Paseando por la calle de Alcalá me encontré hace unos días con una nutrida cola ante la puerta del Banco de España. Sospeché que esa gente esperaba entrar para visitar el edificio, una de las secretas monadas de Madrid. Por las dudas, lo pregunté. Me informaron que no, que estaban esperando turno para cambiar las últimas pesetas en euros. Hace veinte años que la vieja moneda dejó de serlo y fue sustituida por la divisa europea. Entonces: los pacientes de la cola habían estado veinte años dudando entre conservar y trocar sus pesetas. Algunos seguían vacilando. Preferirían guardarlas, transformadas en objetos históricos y artísticos, antigüedades como tantos trastos que apenas sirven de fetiches y elementos decorativos.
La escena se me apareció como un funeral, una ceremonia de duelo. Las muy queridas leandras iban a desaparecer en una ventanilla a modo de sarcófago. Ya no se podrían utilizar para comprar ni vender, para ahorrar y gastar. Habían valido más de un siglo. Ahora clausuraban ese siglo, cerraban para siempre una época. En caso contrario, dormirían apaciblemente en un cofre o un estuche. Casi todos nosotros tenemos en nuestras casas monedas y billetes fuera de circulación, billetes como banderines de extintos regimientos, monedas como medallas de una conmemoración ignota. Nos muestran palabras que a menudo no entendemos, pertenecen a países desaparecidos, llevan figuras de escudos inservibles, rostros de monarcas sin trono ni corona.
Por más de cien años, las pesetas acompañaron la vida cotidiana de millones de españoles. Sirvieron para pagar el pan diario, el salario mensual, la casa pacífica, las armas guerreras, la curación de los enfermos, la agonía de los moribundos, las bodas, los bautizos, las exequias, las verbenas del verano, los abrigos del invierno, el libro de oraciones, la novela de aventuras, los billetes de toros, teatros y cines, la coima del rufián, la limosna del menesteroso, las flores del chico para la chica, la corbata de la chica para el chico, el soborno de traidores y tránsfugas, las banderas victoriosas, las banderas derrotadas, las fotos de quienes vivían y que el tiempo tradujo en fantasmas, la mesa del almuerzo y la cena, la cobija del sueño y la coyunda.

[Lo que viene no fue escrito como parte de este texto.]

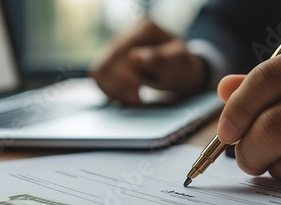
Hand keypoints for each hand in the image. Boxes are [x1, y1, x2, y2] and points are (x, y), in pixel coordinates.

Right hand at [91, 18, 207, 105]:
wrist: (181, 70)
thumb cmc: (182, 66)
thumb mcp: (179, 64)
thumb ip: (160, 61)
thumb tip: (135, 58)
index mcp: (144, 29)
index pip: (120, 54)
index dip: (124, 78)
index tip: (138, 94)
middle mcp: (126, 33)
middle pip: (106, 64)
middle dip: (119, 87)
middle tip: (137, 99)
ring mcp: (116, 46)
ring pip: (98, 71)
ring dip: (113, 90)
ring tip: (132, 98)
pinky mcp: (111, 60)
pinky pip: (99, 77)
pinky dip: (110, 90)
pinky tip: (125, 96)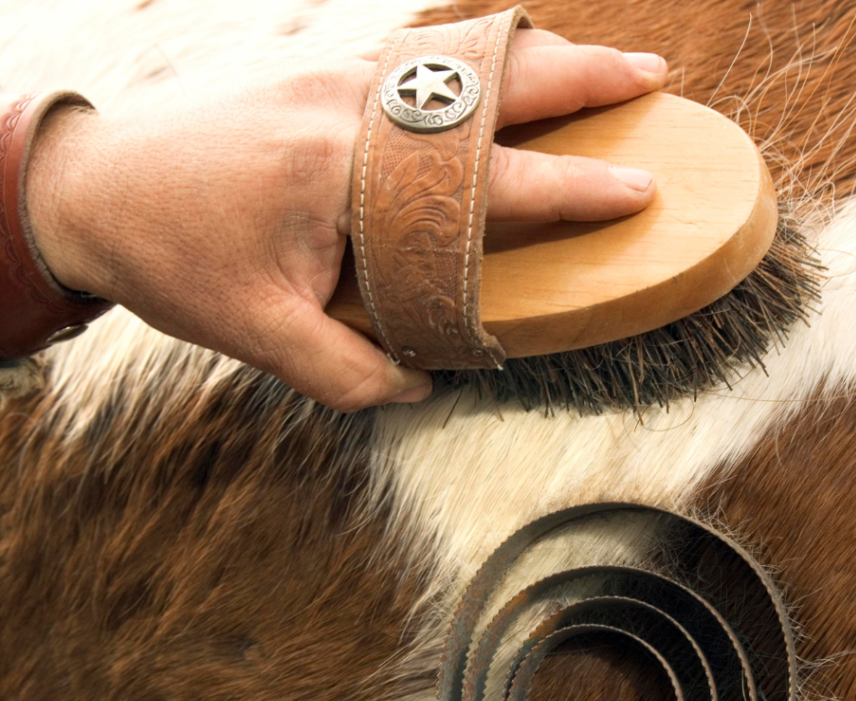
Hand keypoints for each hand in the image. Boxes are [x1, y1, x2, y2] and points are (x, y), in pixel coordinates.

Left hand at [24, 32, 666, 410]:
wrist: (91, 187)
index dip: (571, 190)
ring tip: (590, 63)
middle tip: (651, 76)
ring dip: (531, 53)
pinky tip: (492, 68)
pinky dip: (469, 53)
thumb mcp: (259, 338)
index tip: (640, 191)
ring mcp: (326, 64)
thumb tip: (423, 386)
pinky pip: (411, 45)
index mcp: (340, 167)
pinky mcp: (310, 58)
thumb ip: (350, 375)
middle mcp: (343, 97)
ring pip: (457, 46)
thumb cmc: (173, 260)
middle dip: (581, 73)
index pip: (486, 180)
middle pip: (489, 74)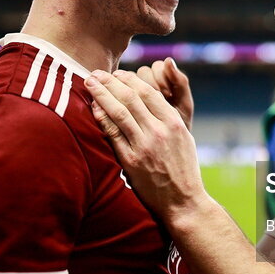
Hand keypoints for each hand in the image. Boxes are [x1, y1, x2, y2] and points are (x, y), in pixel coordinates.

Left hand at [85, 69, 208, 220]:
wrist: (183, 201)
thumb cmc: (183, 169)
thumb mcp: (185, 137)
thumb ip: (168, 117)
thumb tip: (151, 99)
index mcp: (174, 122)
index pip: (148, 92)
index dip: (130, 79)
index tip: (117, 73)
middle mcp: (159, 131)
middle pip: (131, 97)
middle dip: (111, 82)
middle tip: (97, 73)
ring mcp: (144, 145)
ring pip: (119, 112)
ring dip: (102, 94)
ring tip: (89, 83)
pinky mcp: (131, 161)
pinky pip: (112, 134)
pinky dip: (102, 118)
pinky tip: (93, 108)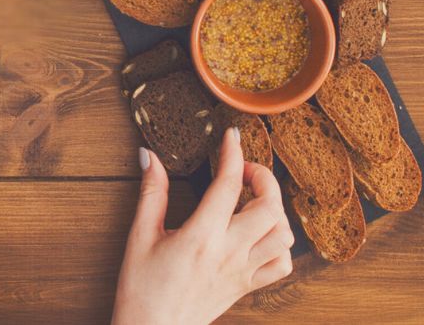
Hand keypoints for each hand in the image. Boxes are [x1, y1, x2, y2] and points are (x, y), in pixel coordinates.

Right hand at [111, 131, 293, 324]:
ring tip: (254, 201)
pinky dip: (280, 245)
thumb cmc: (141, 289)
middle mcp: (229, 253)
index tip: (231, 136)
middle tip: (244, 171)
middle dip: (264, 179)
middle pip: (270, 207)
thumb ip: (151, 193)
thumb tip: (150, 156)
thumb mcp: (140, 236)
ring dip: (275, 211)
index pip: (228, 184)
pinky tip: (260, 235)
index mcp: (201, 236)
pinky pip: (281, 265)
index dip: (233, 153)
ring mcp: (242, 272)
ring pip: (283, 235)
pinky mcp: (246, 287)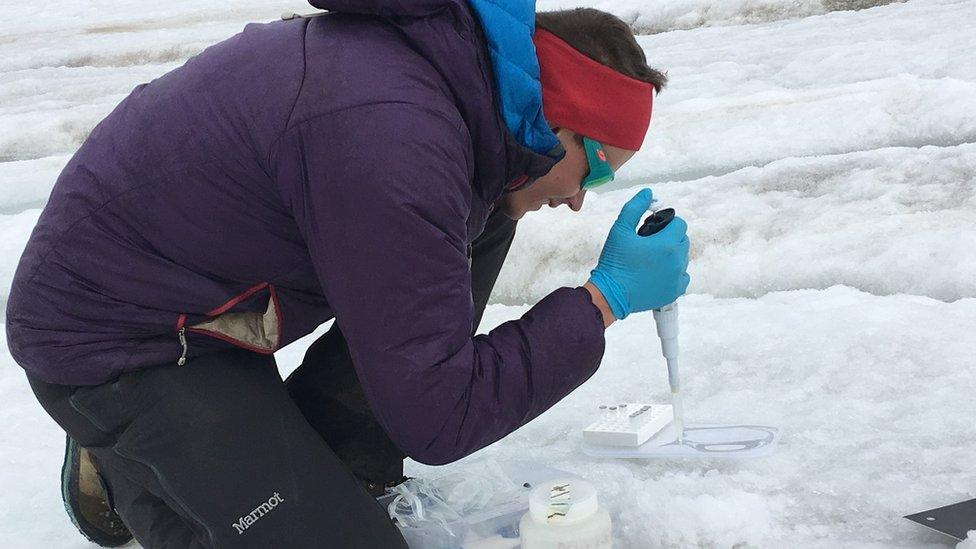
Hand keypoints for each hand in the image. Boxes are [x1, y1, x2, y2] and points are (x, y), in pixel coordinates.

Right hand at [588, 188, 689, 319]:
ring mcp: (677, 278)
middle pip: (683, 240)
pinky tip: (657, 273)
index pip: (679, 224)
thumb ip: (634, 208)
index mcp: (667, 244)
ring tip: (651, 259)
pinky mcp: (675, 291)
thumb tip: (648, 193)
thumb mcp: (620, 230)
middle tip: (650, 244)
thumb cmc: (614, 262)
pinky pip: (683, 276)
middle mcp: (677, 261)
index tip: (653, 230)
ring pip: (682, 258)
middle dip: (670, 238)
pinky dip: (673, 273)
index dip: (667, 223)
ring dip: (671, 255)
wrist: (610, 294)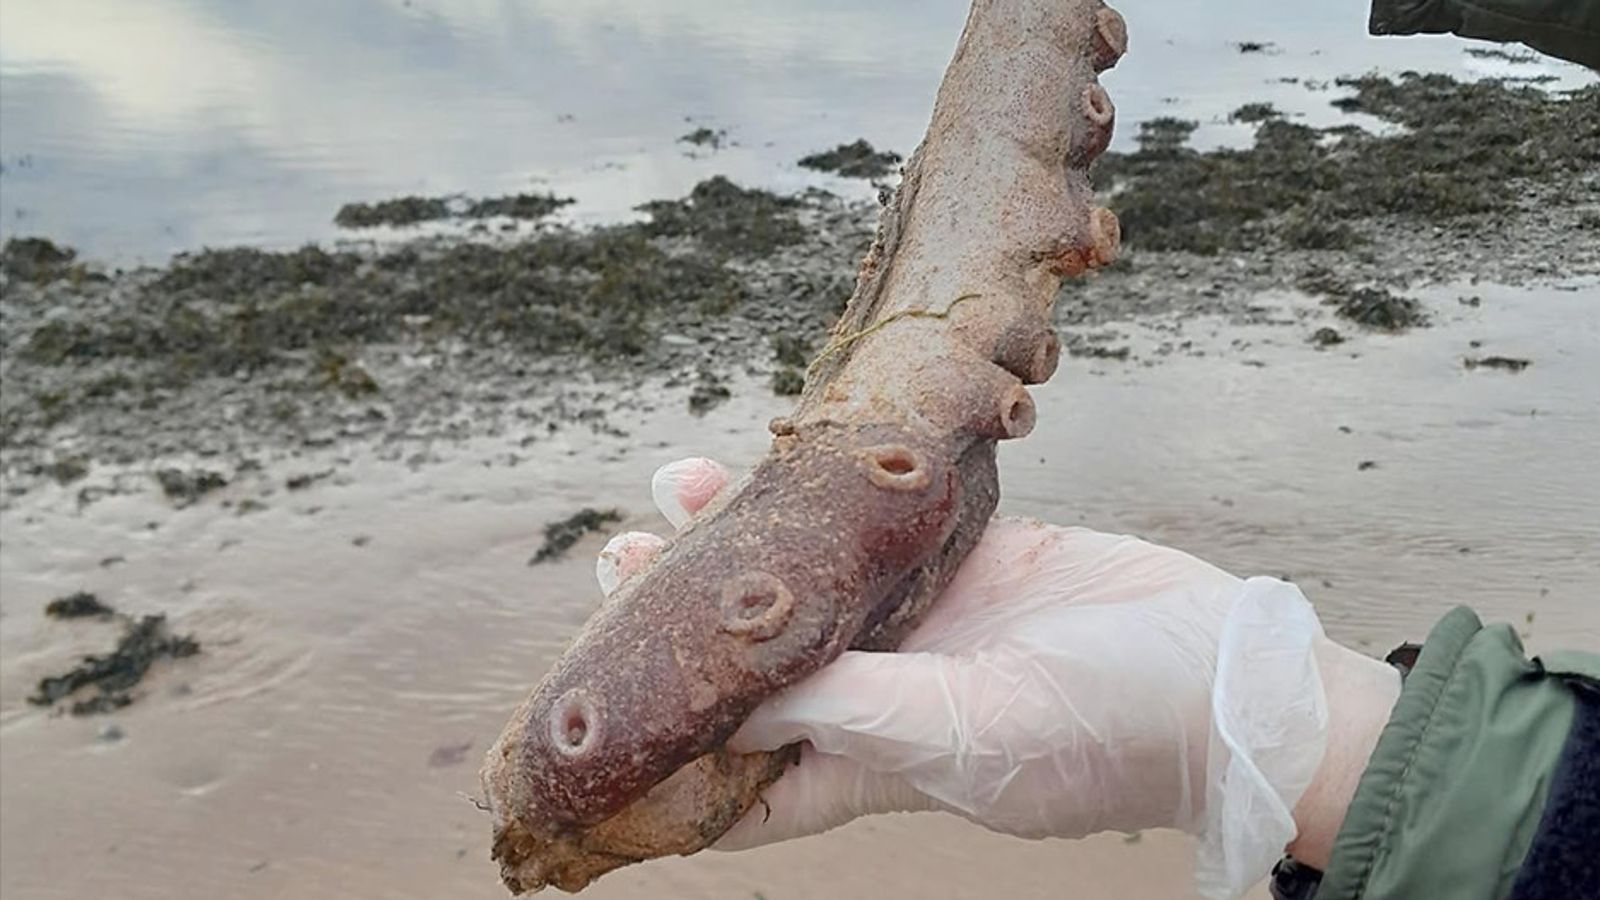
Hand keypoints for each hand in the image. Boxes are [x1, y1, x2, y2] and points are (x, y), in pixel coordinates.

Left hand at [596, 457, 1399, 896]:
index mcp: (870, 763)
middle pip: (753, 664)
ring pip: (803, 582)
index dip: (662, 756)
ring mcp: (922, 622)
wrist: (1222, 671)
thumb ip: (846, 712)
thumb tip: (728, 699)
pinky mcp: (966, 555)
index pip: (739, 780)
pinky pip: (872, 521)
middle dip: (680, 625)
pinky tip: (762, 456)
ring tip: (664, 494)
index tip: (592, 716)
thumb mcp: (964, 735)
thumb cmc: (1104, 733)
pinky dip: (819, 492)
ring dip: (736, 543)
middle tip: (613, 568)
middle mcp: (882, 696)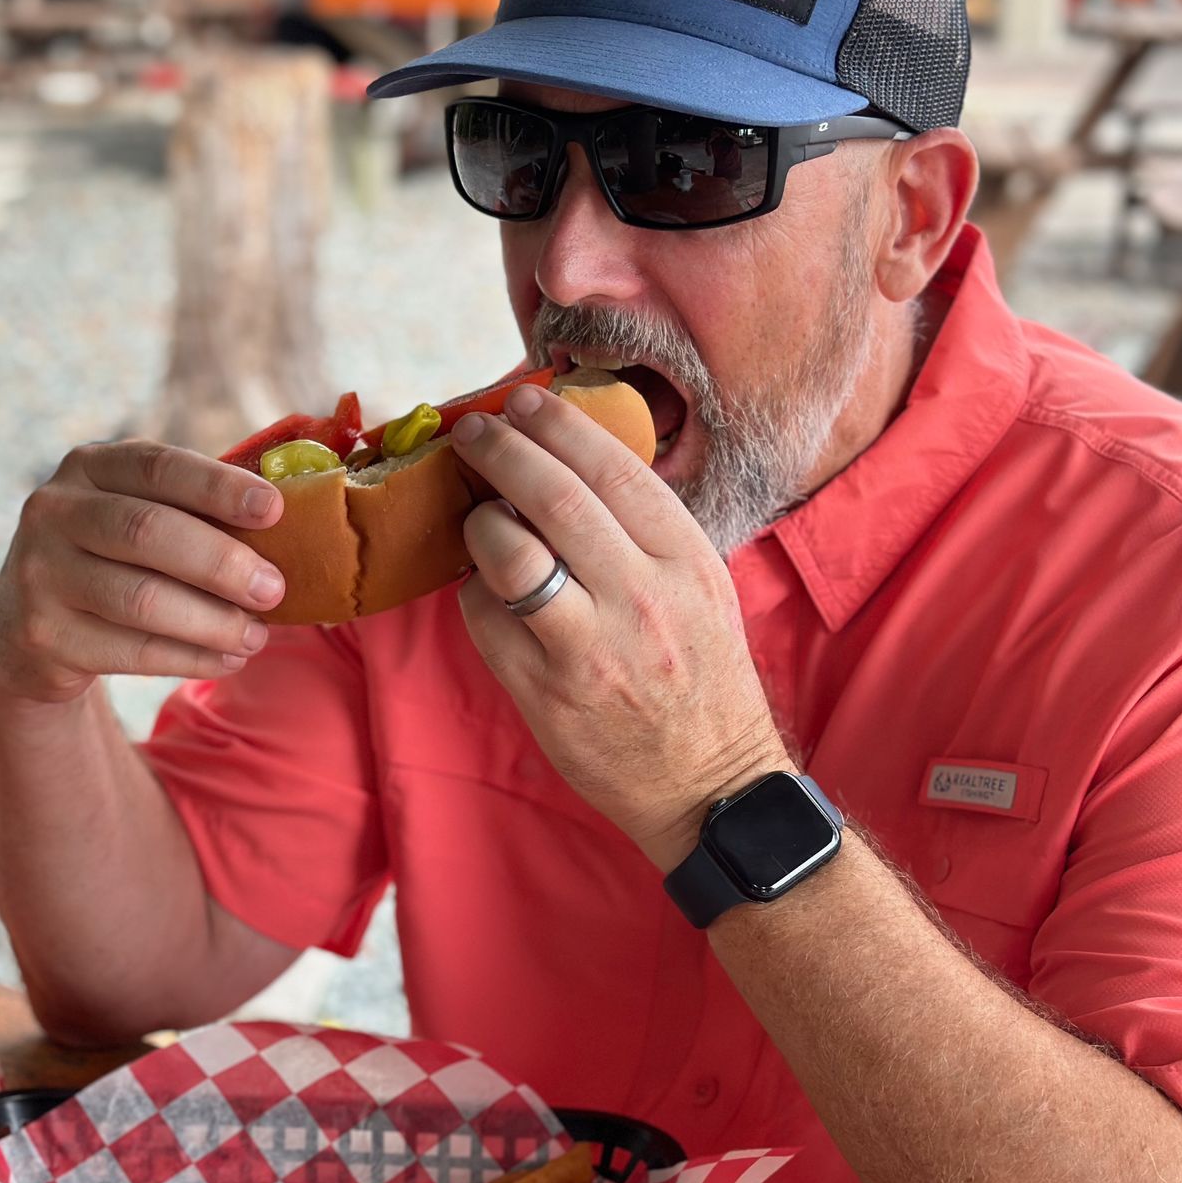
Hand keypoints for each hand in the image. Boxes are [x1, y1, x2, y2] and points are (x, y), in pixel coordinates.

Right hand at [0, 441, 286, 703]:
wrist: (24, 628)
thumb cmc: (111, 560)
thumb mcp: (136, 515)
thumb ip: (194, 510)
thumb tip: (297, 521)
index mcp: (88, 466)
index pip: (158, 467)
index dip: (218, 486)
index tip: (274, 509)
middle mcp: (53, 510)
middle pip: (148, 531)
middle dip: (221, 562)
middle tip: (275, 588)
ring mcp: (39, 572)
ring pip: (141, 598)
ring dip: (212, 621)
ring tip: (256, 636)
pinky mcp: (41, 633)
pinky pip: (131, 650)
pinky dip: (189, 658)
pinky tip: (226, 659)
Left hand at [449, 384, 793, 873]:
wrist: (710, 782)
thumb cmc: (699, 675)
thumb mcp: (700, 586)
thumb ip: (643, 529)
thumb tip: (567, 460)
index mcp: (685, 560)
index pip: (613, 468)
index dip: (557, 425)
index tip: (521, 401)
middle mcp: (642, 597)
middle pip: (554, 498)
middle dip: (501, 451)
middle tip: (471, 432)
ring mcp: (591, 647)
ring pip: (510, 555)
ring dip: (480, 523)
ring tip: (477, 515)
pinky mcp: (546, 692)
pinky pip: (485, 618)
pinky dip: (474, 591)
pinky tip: (484, 589)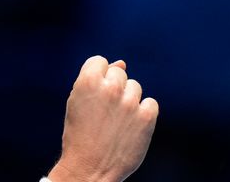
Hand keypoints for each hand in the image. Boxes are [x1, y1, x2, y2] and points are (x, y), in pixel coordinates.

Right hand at [47, 56, 157, 181]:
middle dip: (113, 87)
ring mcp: (129, 102)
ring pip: (135, 87)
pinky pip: (151, 103)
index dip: (97, 77)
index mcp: (88, 81)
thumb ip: (96, 78)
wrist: (89, 168)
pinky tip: (131, 126)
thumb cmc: (80, 133)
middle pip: (119, 73)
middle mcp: (109, 88)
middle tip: (104, 110)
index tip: (94, 94)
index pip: (100, 61)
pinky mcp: (146, 117)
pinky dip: (143, 112)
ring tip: (116, 120)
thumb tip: (123, 62)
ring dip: (128, 99)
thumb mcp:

Quienes han guardado papeles y metales acuñados les han dado, acaso sin saberlo pero seguramente sintiéndolo, una suerte de inmortalidad, la que alienta en las reliquias. No son ya dinero. Son menos porque no miden ni el uso ni el cambio con que proclamaban la riqueza de un pueblo. Pero son más: su gratuidad tiene algo de sacro, como lo tienen aquellas mentadas reliquias. Son un signo de los tantos que los seres humanos trazamos para atrapar el tiempo, que pasa porque no sabe hacer otra cosa. Significan que no ha pasado en vano al volverse pasado. Son la vida que fue y que hizo posible que nuestra vida sea. Banderines y medallas de esa guerrilla amena que llamamos memoria.